A formally verified puzzle solver for the New York Times Pips game, built with Lean 4 and delivered as a Chrome extension.
This project explores the intersection of formal verification and recreational puzzle-solving. We use Lean 4 — a language designed for mathematical proof — as both the implementation language and the verification framework for a constraint-satisfaction solver. The Chrome extension serves as a practical interface, demonstrating that formally verified software can be deployed in everyday tooling.
- Correctness by construction — Prove that every solution the solver returns is valid, eliminating the possibility of bugs in constraint checking.
- Performance — Solve any NYT Pips puzzle in under two seconds through parallelized backtracking with aggressive pruning.
- Usability — Provide a seamless one-click solve experience via a browser extension that reads the puzzle directly from the page.
- Education — Demonstrate how Lean 4 can be used beyond pure mathematics to build real, deployable software with verified guarantees.
Pips is a NYT puzzle where you place dominoes on a grid subject to constraints (sums, equalities, inequalities).

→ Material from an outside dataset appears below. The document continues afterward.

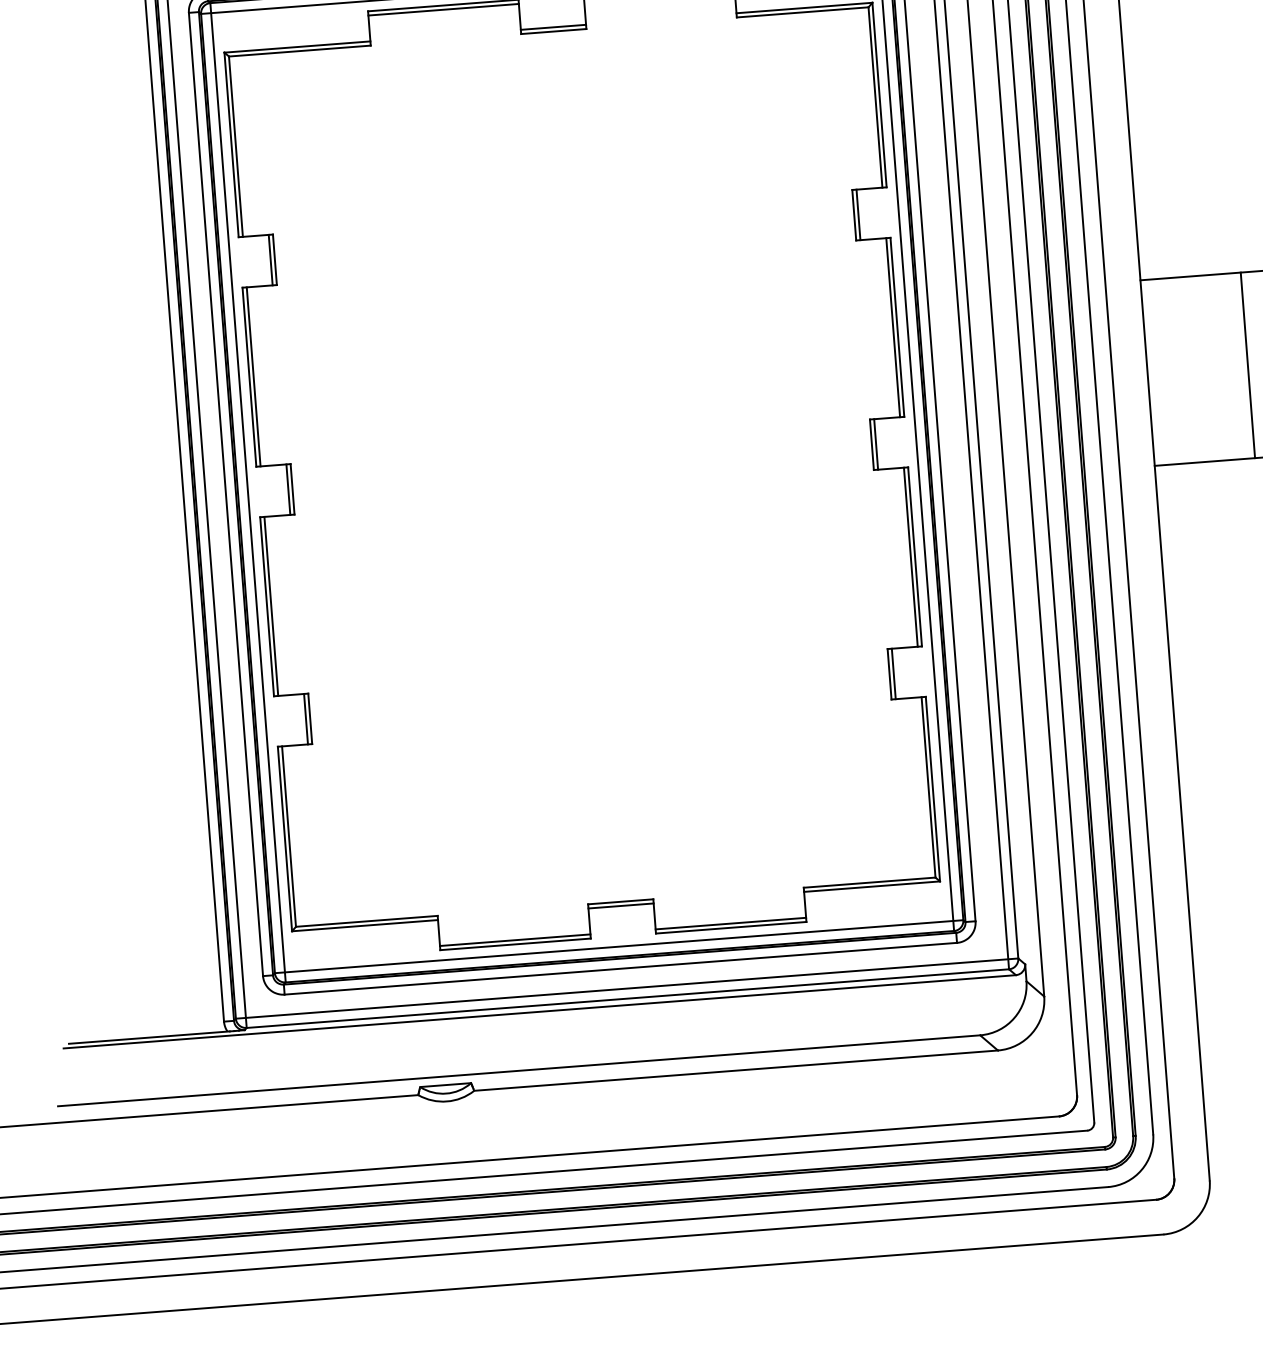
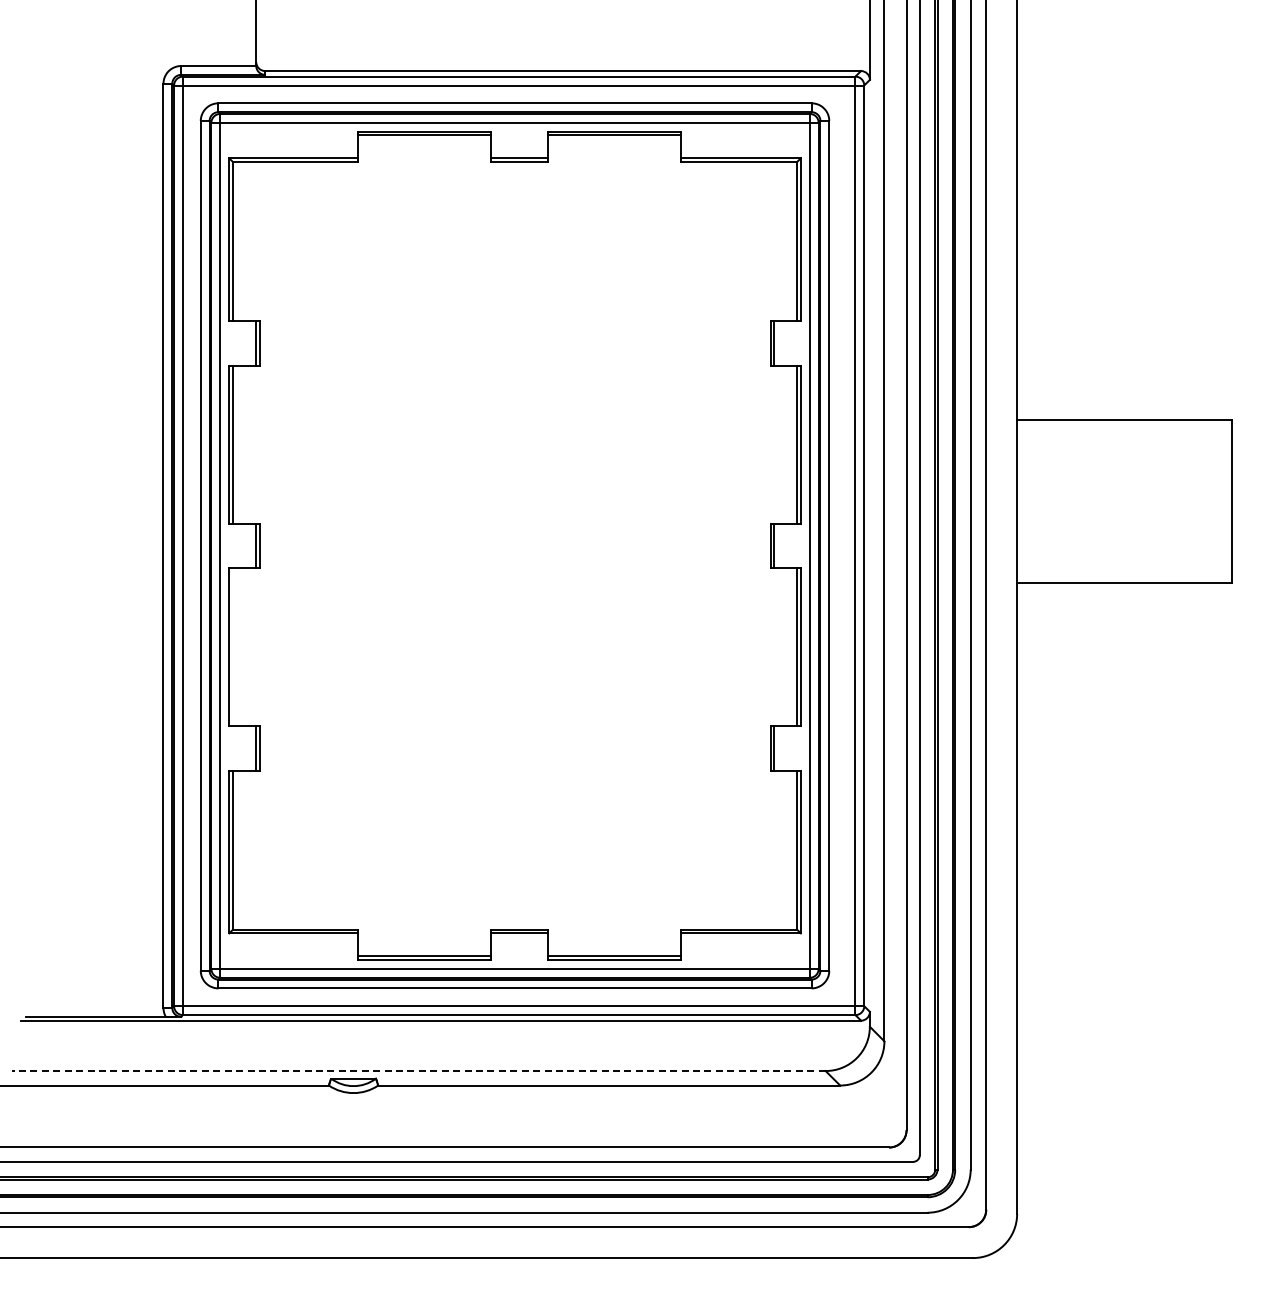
line: (1247, 365) -> (1105, 501), removed
line: (270, 606) -> (232, 647), removed
line: (518, 1071) -> (418, 1071), solid -> dashed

This project solves any Pips puzzle instantly using a backtracking solver written in Lean 4 — with mathematical proofs that the solver produces correct solutions.

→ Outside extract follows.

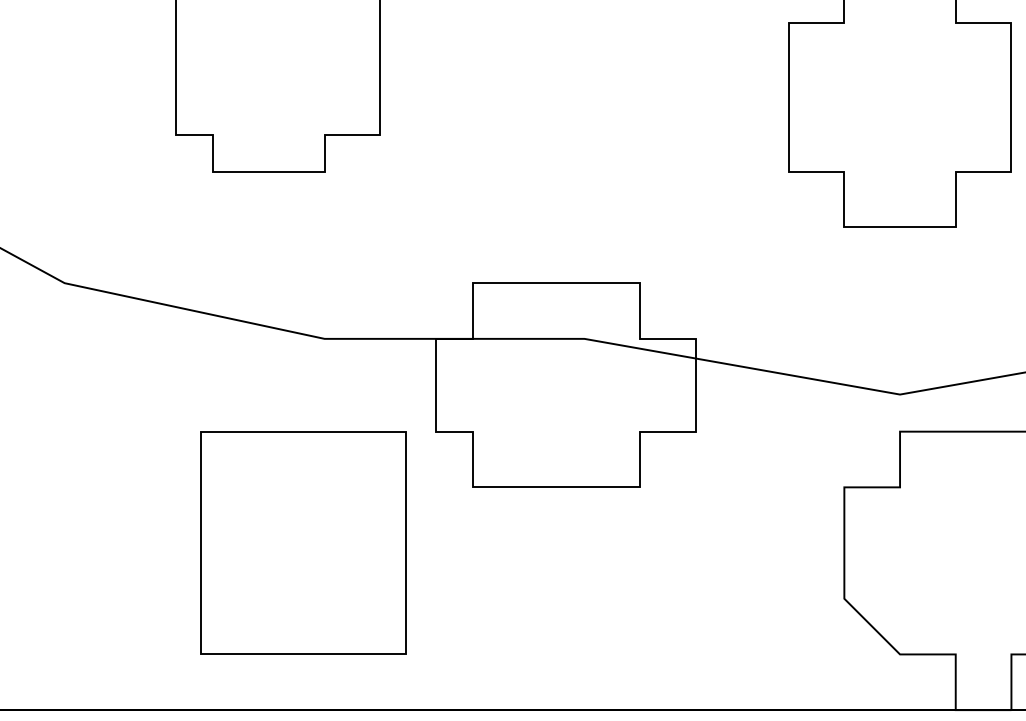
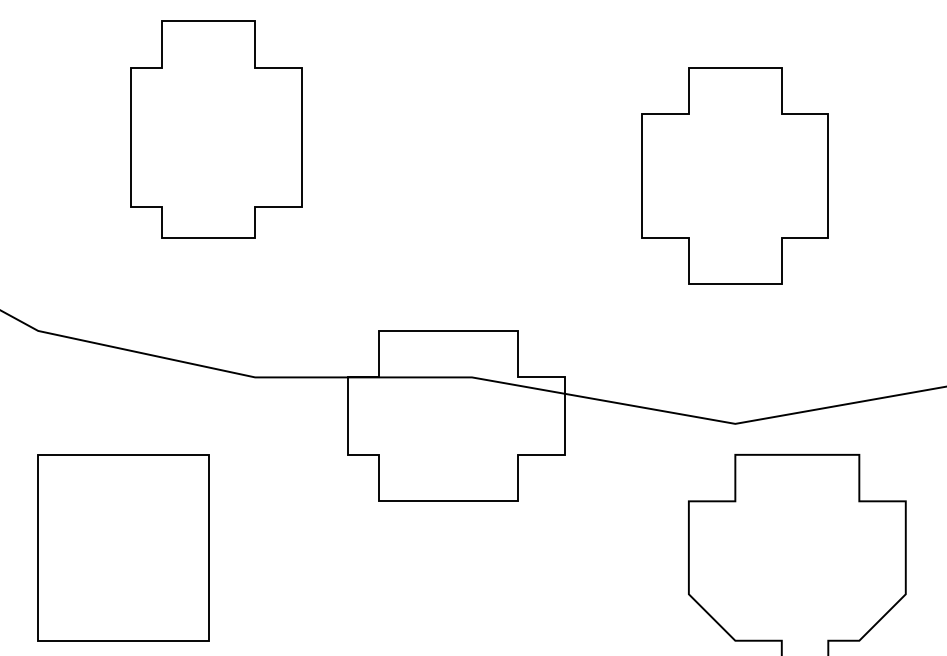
part: (303, 542) -> (123, 547), moved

The project has two parts:
-
Lean 4 Backend — An HTTP server that accepts puzzle state as JSON and returns a verified solution using constraint-propagation backtracking with parallelization.
-
Chrome Extension — Reads the puzzle state directly from the NYT Pips page DOM, sends it to the Lean server, and displays the solution with animated domino placements.
- Parses the puzzle into a formal graph structure (nodes, edges, dominoes, constraints)
- Uses a backtracking search with:
- Most-constrained-first node ordering
- Early pruning via partial constraint checking
- Dead-end detection (nodes with no viable placements)
- Domino multiset grouping to avoid redundant permutations
- Parallelizes first-move exploration across multiple tasks
- Returns a valid assignment mapping each domino to a pair of adjacent nodes
| Type | Description |
|---|---|
sum |
Sum of node values equals / is less than / is greater than a target |
equiv |
All nodes in a group must have the same value |
not_equiv |
All nodes in a group must have distinct values |
The solver includes a two-layer formalization in Lean 4:
- Spec layer — Prop-based definitions for theorem proving (
ValidAssignment,SatisfiesConstraint,Solvable) - Implementation layer — Bool-returning decision procedures for execution
- Bridge layer — Proofs that the implementation correctly decides the spec predicates
| Property | Branch | Description |
|---|---|---|
| Correctness | main |
Any solution returned by the solver is valid — placements satisfy all constraints |
| Completeness | completeness-proof |
If a valid solution exists, the (less optimized) solver will find it — it never incorrectly reports "no solution" |
| Tag | Description |
|---|---|
completeness-proof-done |
Completeness proof achieved for the unoptimized solver |
- Lean 4 (v4.30.0-rc2)
- Google Chrome or Chromium-based browser
cd lean/Server
lake build lean_http_server
lake exe lean_http_serverThe server starts on http://127.0.0.1:8765 with these routes:
GET /health— health checkPOST /solve— solve a puzzle (accepts JSON body)GET /lean/version— Lean version info
- Open
chrome://extensionsin Chrome - Enable Developer mode (toggle in top-right)
- Click Load unpacked
- Select the
extension/folder from this repo
- Navigate to a NYT Pips puzzle
- Click the extension icon to open the side panel
- The puzzle state is detected automatically
- Click Solve — the solution appears with a rolling orge
├── extension/ # Chrome extension
│ ├── manifest.json # Extension manifest (MV3)
│ ├── content.js # Reads puzzle state from NYT DOM
│ ├── popup.js # Extension UI + solver communication
│ ├── popup.html # Side panel interface
│ ├── popup.css # Styling + animations
│ └── background.js # Service worker
│
├── lean/Server/ # Lean 4 project
│ ├── lakefile.toml # Build configuration
│ ├── lean-toolchain # Lean version pin
│ ├── LeanHttpServer.lean # HTTP server + JSON parsing
│ └── Solver/
│ ├── Pips.lean # Core types, predicates, proofs
│ └── Solver.lean # Backtracking solver implementation
│
└── pips_puzzles.json # Test puzzle database
Request:
{
"board": {
"nodes": [5, 6, 7, 8],
"edges": [[5, 6], [7, 8]]
},
"dominoes": [
{"id": "domino-1", "top": 4, "bottom": 0}
],
"constraints": [
{"nodes": [5, 6], "constraint": {"type": "equal"}}
]
}Response:
{
"ok": true,
"solved": true,
"assignment": [
{"domino": {"left": 4, "right": 0}, "fst": 5, "snd": 6}
]
}The extension includes a batch test mode that runs the solver against a database of known puzzles (pips_puzzles.json). Open the extension and click Test puzzles to run.